● What is needed
Although pictures appear in the data, the answer should contain only the lines from its start through the line with "OCL's Associations section", written out exactly.

● Input
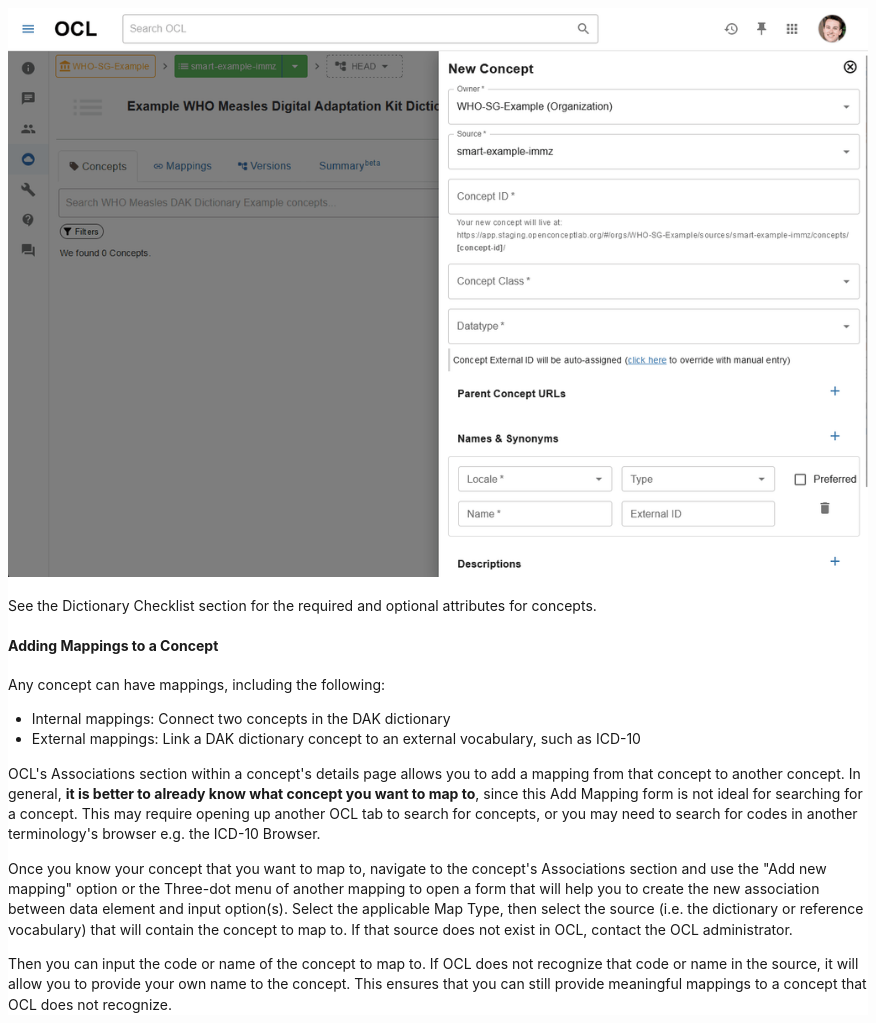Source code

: ![1728321566276](image/DAK-Authoring-Guide/1728321566276.png)

See the Dictionary Checklist section for the required and optional attributes for concepts.

#### Adding Mappings to a Concept

Any concept can have mappings, including the following:

* Internal mappings: Connect two concepts in the DAK dictionary
* External mappings: Link a DAK dictionary concept to an external vocabulary, such as ICD-10

OCL's Associations section within a concept's details page allows you to add a mapping from that concept to another concept. In general, **it is better to already know what concept you want to map to**, since this Add Mapping form is not ideal for searching for a concept. This may require opening up another OCL tab to search for concepts, or you may need to search for codes in another terminology's browser e.g. the ICD-10 Browser.

Once you know your concept that you want to map to, navigate to the concept's Associations section and use the "Add new mapping" option or the Three-dot menu of another mapping to open a form that will help you to create the new association between data element and input option(s). Select the applicable Map Type, then select the source (i.e. the dictionary or reference vocabulary) that will contain the concept to map to. If that source does not exist in OCL, contact the OCL administrator.

Then you can input the code or name of the concept to map to. If OCL does not recognize that code or name in the source, it will allow you to provide your own name to the concept. This ensures that you can still provide meaningful mappings to a concept that OCL does not recognize.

● Answer to this problem
Source code

: ![1728321566276](image/DAK-Authoring-Guide/1728321566276.png)

See the Dictionary Checklist section for the required and optional attributes for concepts.

#### Adding Mappings to a Concept

Any concept can have mappings, including the following:

* Internal mappings: Connect two concepts in the DAK dictionary
* External mappings: Link a DAK dictionary concept to an external vocabulary, such as ICD-10

OCL's Associations section within a concept's details page allows you to add a mapping from that concept to another concept. In general, **it is better to already know what concept you want to map to**, since this Add Mapping form is not ideal for searching for a concept. This may require opening up another OCL tab to search for concepts, or you may need to search for codes in another terminology's browser e.g. the ICD-10 Browser.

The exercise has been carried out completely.